Reflections on Scripture | Memorial of Saint John Bosco, Priest


Join Msgr. Don Fischer as he reads and delivers a short reflection on today’s gospel, followed by 3 1/2 minutes of contemplative music and a closing prayer. Msgr. Don hopes that today’s reflection on the gospel will empower you to carry the Word in your heart throughout the day.

Choose either the video or audio below.


Gospel
Mark 6:1-6

Jesus departed from there and came to his native place,
accompanied by his disciples.
When the sabbath came he began to teach in the synagogue,
and many who heard him were astonished.
They said, “Where did this man get all this?
What kind of wisdom has been given him?
What mighty deeds are wrought by his hands!
Is he not the carpenter, the son of Mary,
and the brother of James and Joseph and Judas and Simon?
And are not his sisters here with us?”
And they took offense at him.
Jesus said to them,
“A prophet is not without honor except in his native place
and among his own kin and in his own house.”
So he was not able to perform any mighty deed there,
apart from curing a few sick people by laying his hands on them.
He was amazed at their lack of faith.

Reflection

What Jesus is trying to say in this gospel, is that there is something about the Ministry of Jesus that is very ordinary, meaning that Jesus did not come in some mysterious, mystical way.

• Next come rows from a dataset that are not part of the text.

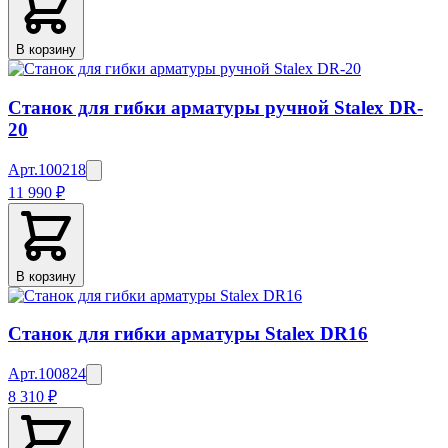
В корзину
Станок для гибки арматуры ручной Stalex DR-
20
Арт.
100218
11 990 ₽
В корзину
Станок для гибки арматуры Stalex DR16
Арт.
100824
8 310 ₽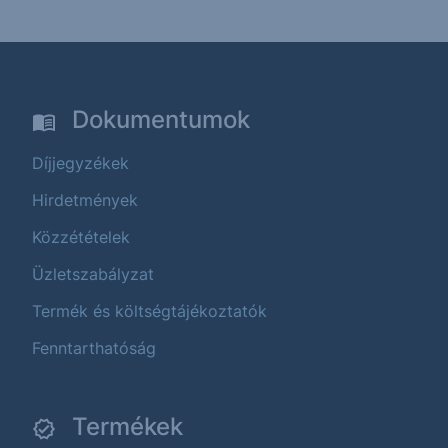
Dokumentumok
Díjjegyzékek
Hirdetmények
Közzétételek
Üzletszabályzat
Termék és költségtájékoztatók
Fenntarthatóság
Termékek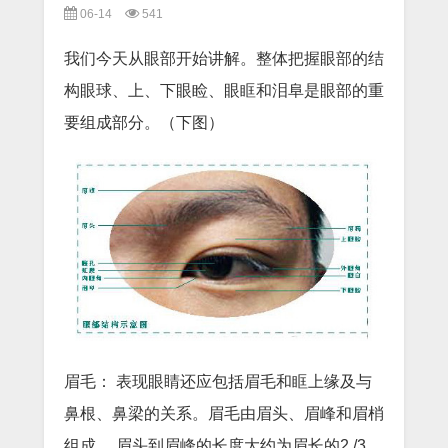
06-14
541
我们今天从眼部开始讲解。整体把握眼部的结
构眼球、上、下眼睑、眼眶和泪阜是眼部的重
要组成部分。（下图）
眉毛： 表现眼睛还应包括眉毛和眶上缘及与
鼻根、鼻梁的关系。眉毛由眉头、眉峰和眉梢
组成， 眉头到眉峰的长度大约为眉长的2 /3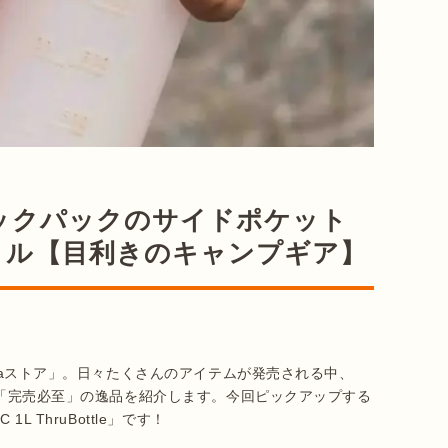
ックパックのサイドポケット
トル【目利きのキャンプギア】
ataストア」。日々たくさんのアイテムが発売される中、
たい「完売必至」の逸品を紹介します。今回ピックアップする
 ThruBottle」です！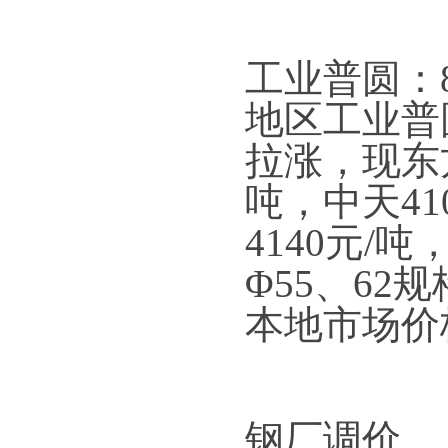
工业普圆：
地区工业普
拉涨，现东方
吨，中天4
4140元/
Φ55、6
本地市场价
钢厂调价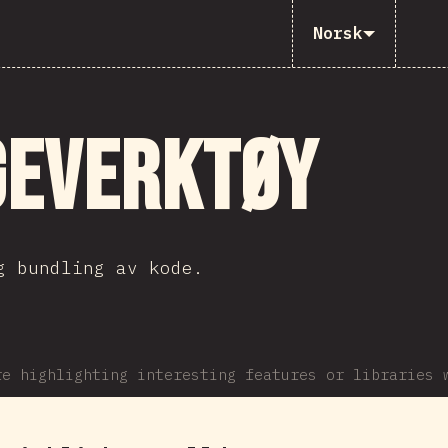
Norsk
geverktøy
g bundling av kode.
re highlighting interesting features or libraries 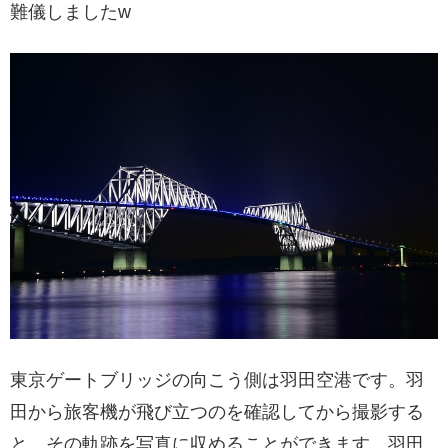
難儀しましたw
東京ゲートブリッジの向こう側は羽田空港です。羽
田から旅客機が飛び立つのを確認してから撮影する
と、その軌跡を写真に収めることができます。羽田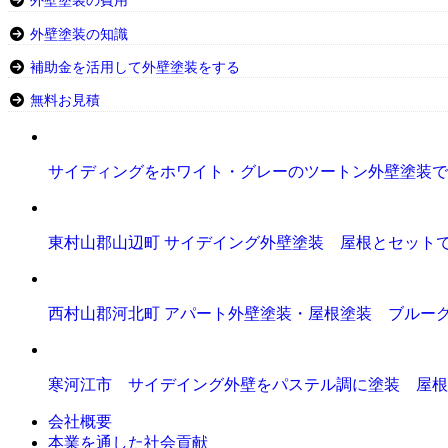
外壁塗装の費用
外壁塗装の知識
補助金を活用して外壁塗装をする
無料お見積
サイディングをホワイト・グレーのツートン外壁塗装で
東村山郡山辺町 サイデイング外壁塗装 屋根とセット
西村山郡河北町 アパート外壁塗装・屋根塗装 ブルー
寒河江市 サイデイング外壁をパステル調に塗装 屋根
会社概要
本業を通した社会貢献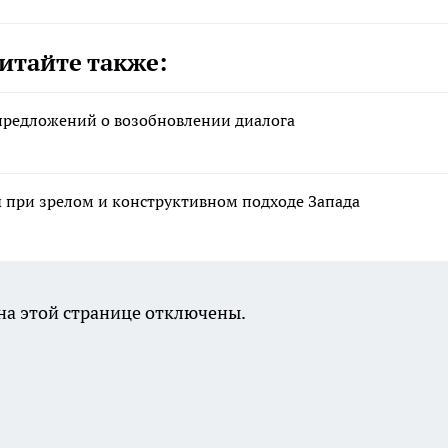
итайте также:
предложений о возобновлении диалога
при зрелом и конструктивном подходе Запада
а этой странице отключены.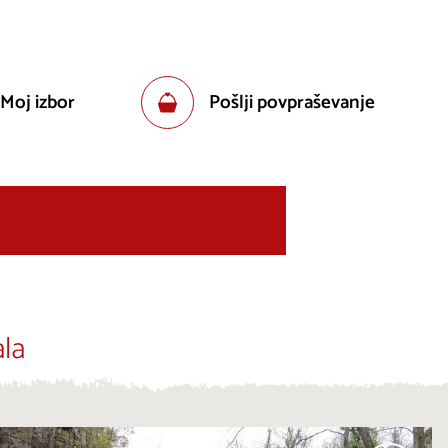
 Moj izbor
Pošlji povpraševanje
la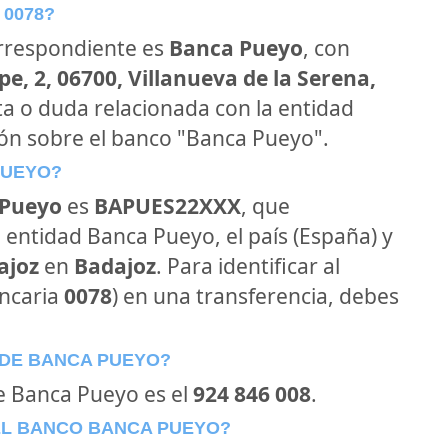
 0078?
orrespondiente es
Banca Pueyo
, con
e, 2, 06700, Villanueva de la Serena,
ta o duda relacionada con la entidad
ión sobre el banco "Banca Pueyo".
PUEYO?
 Pueyo
es
BAPUES22XXX
, que
 entidad Banca Pueyo, el país (España) y
ajoz
en
Badajoz
. Para identificar al
ncaria
0078
) en una transferencia, debes
 DE BANCA PUEYO?
de Banca Pueyo es el
924 846 008
.
EL BANCO BANCA PUEYO?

He was born of a woman. He grew up like the rest of them, slowly growing in wisdom and understanding. They remember him at so many parties and festivals or whatever. He was just one of the ordinary people. And for that ordinary person to be giving the kind of wisdom that he shared with people just didn't make any sense to them.

And it's the same with us. God comes to us and works through us in our ordinariness, our imperfection. He uses us as his instrument of resonating his love to other people. And we do it not because we are perfect or have reached some high level of being a lover and a forgiver and a good person. No, he does it through our ordinariness.

Closing Prayer

Father, your beauty is in your humanity, your honesty, your ability to be approached, your emotional life that is responsive to people's pain. All of this is the natural way in which you see your work being done in the world by each of us, through our ordinariness you do extraordinary work, and we ask this in Jesus’ name, Amen.